» **What to work on**:
Starting at the top of the records and stopping after the line that contains "title rf attack form [82, 49, 1571, 225]", write those lines out again with "bounding box" changed to "bounding rectangle" and nothing else altered. Leave the pictures out.

'''

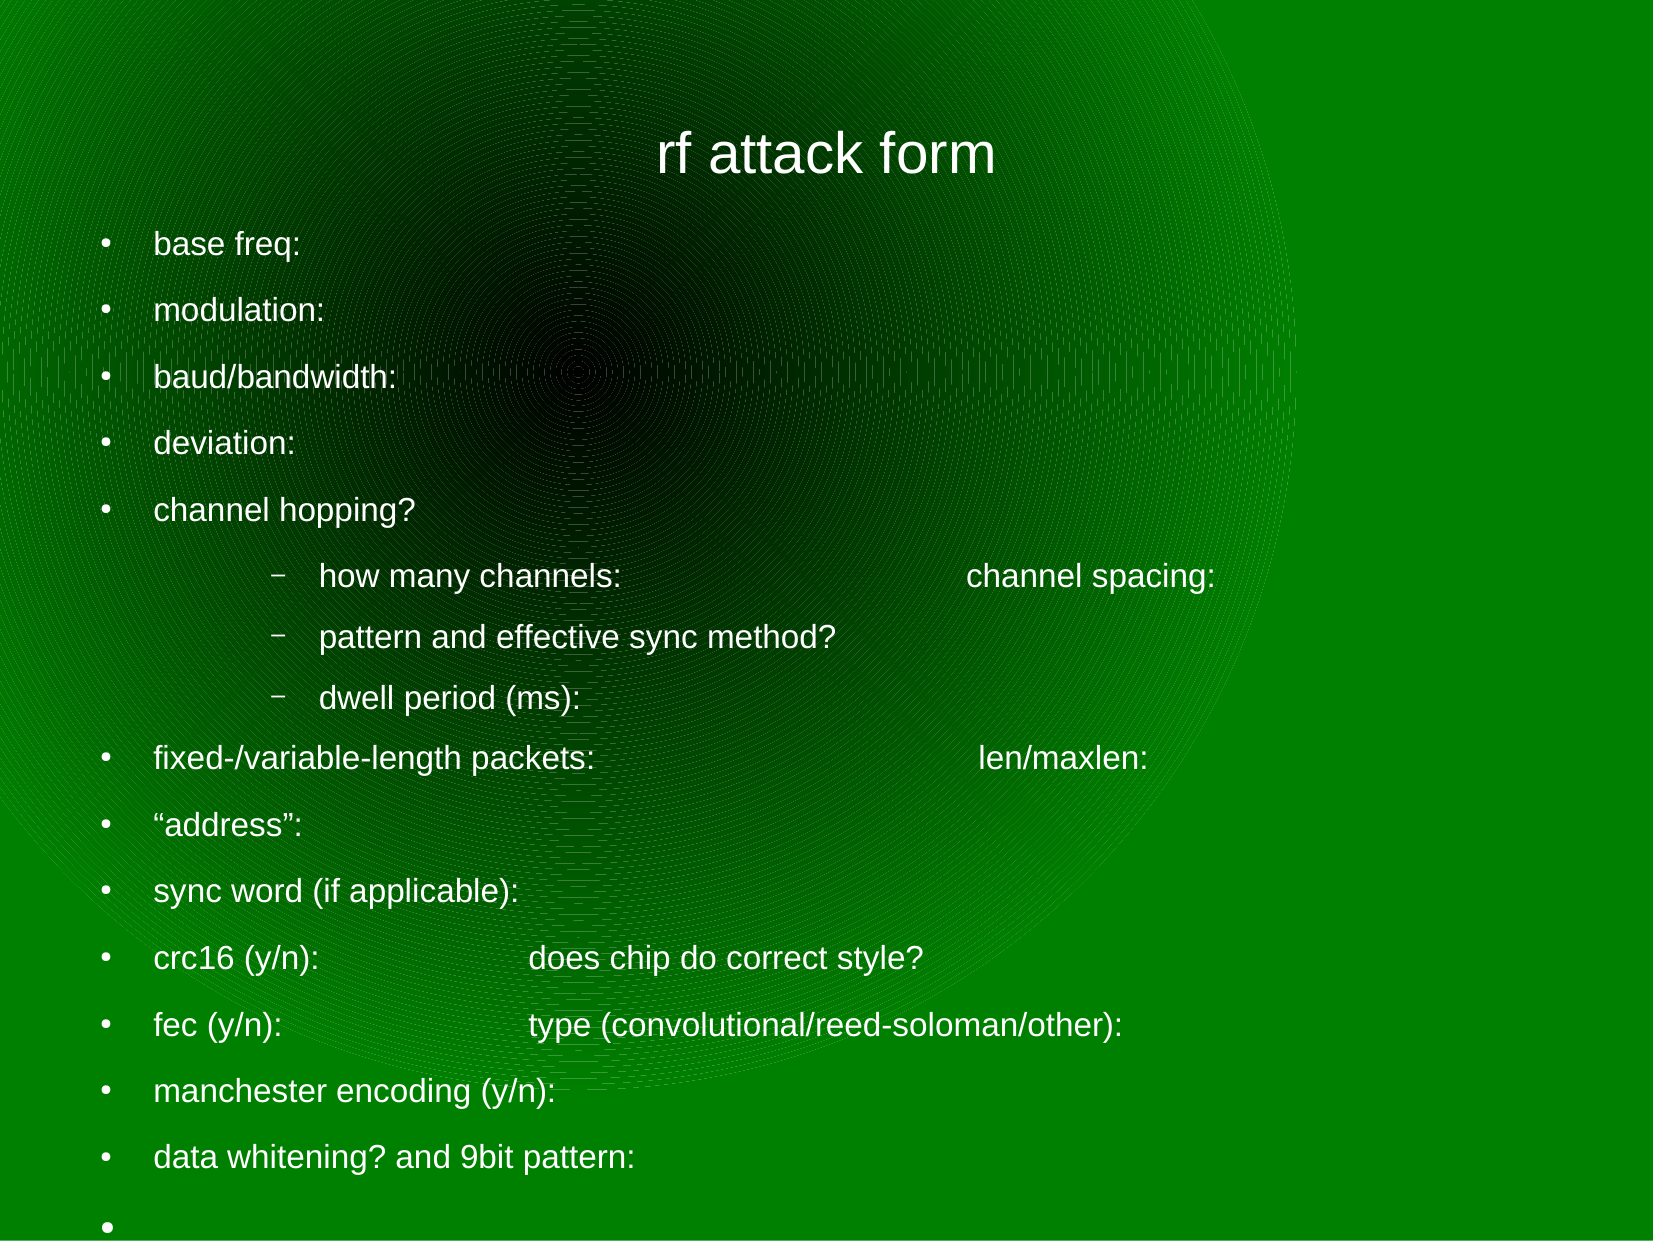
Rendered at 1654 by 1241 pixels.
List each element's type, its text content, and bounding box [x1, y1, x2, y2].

title rf attack form [82, 49, 1571, 225]
list base freq: modulation: baud/bandwidth: deviation: channel hopping? how many channels: channel spacing: pattern and effective sync method? dwell period (ms): fixed-/variable-length packets: len/maxlen: “address”: sync word (if applicable): crc16 (y/n): does chip do correct style? fec (y/n): type (convolutional/reed-soloman/other): manchester encoding (y/n): data whitening? and 9bit pattern: [82, 225, 1571, 1241]
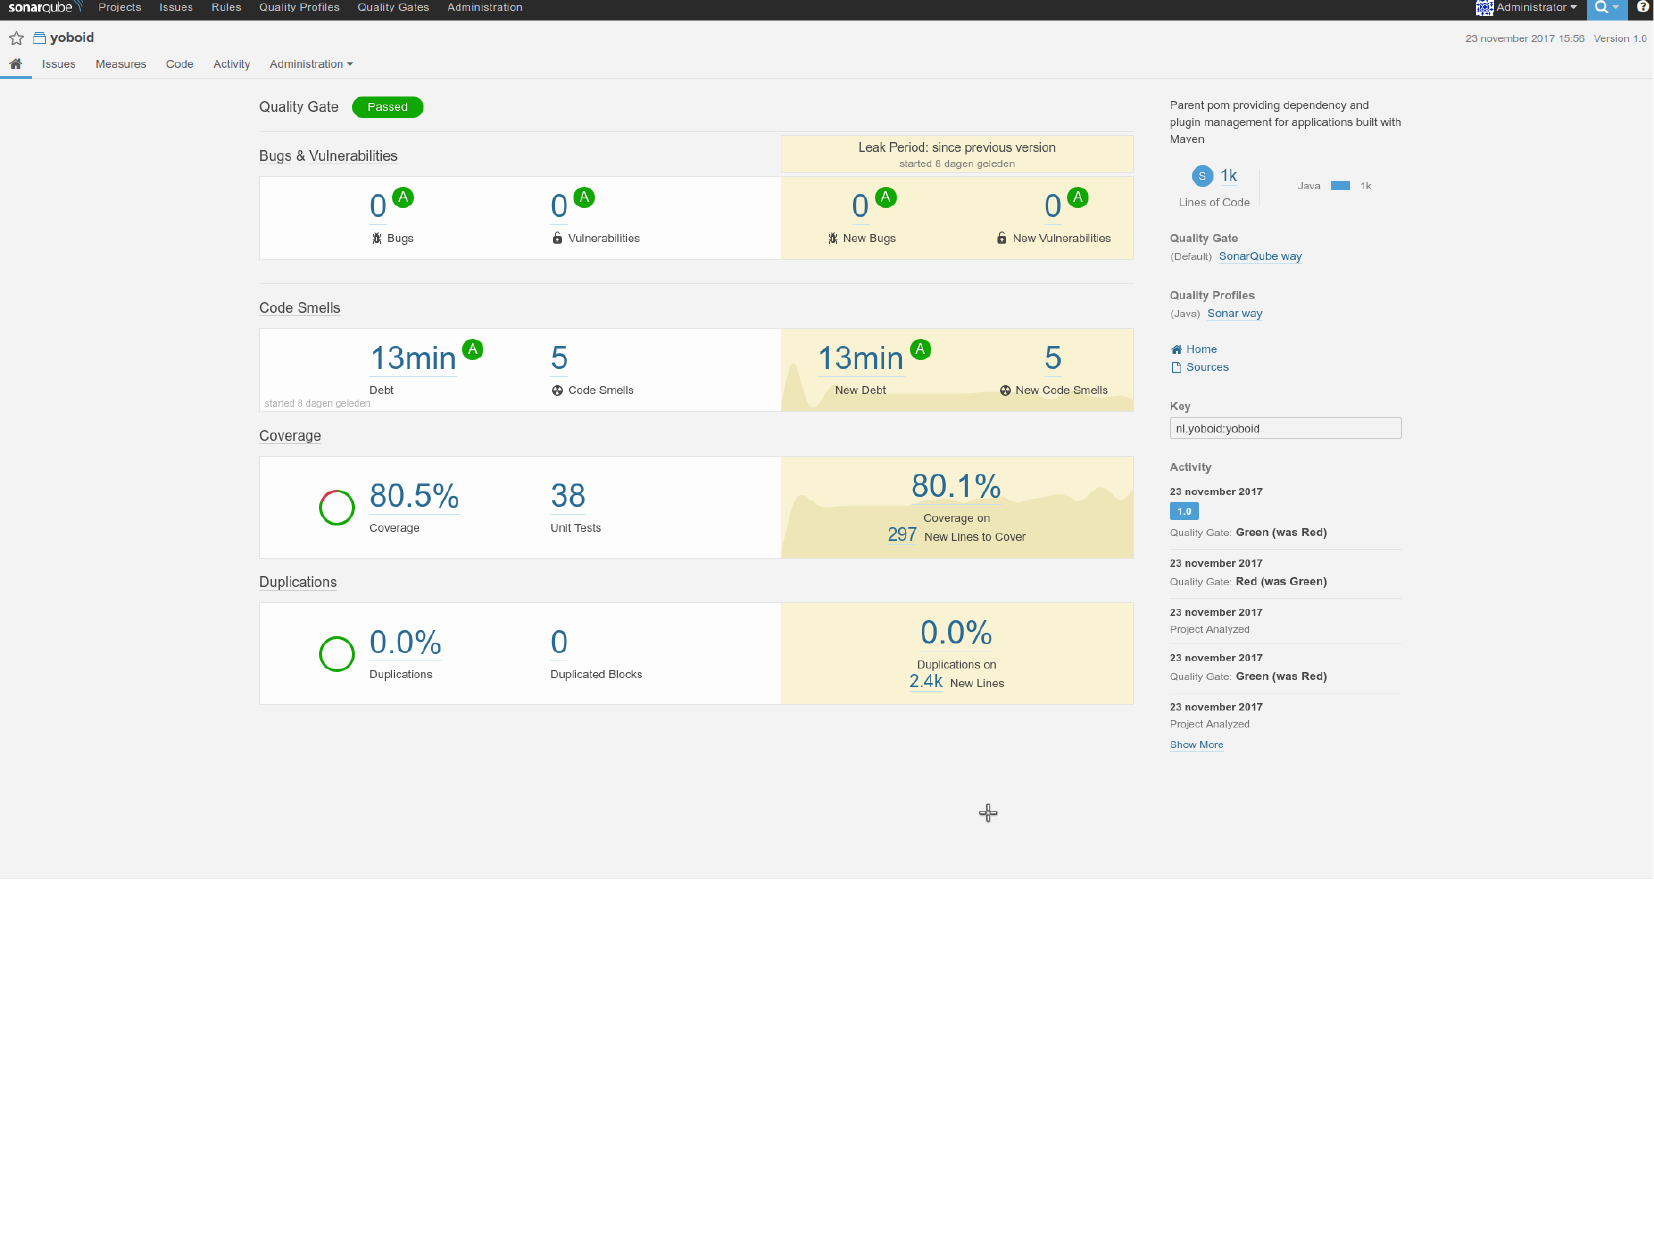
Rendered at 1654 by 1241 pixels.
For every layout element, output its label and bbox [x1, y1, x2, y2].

'''

» **Response below**:
Rendered at 1654 by 1241 pixels.
List each element's type, its text content, and bounding rectangle [x1, y1, x2, y2].

title rf attack form [82, 49, 1571, 225]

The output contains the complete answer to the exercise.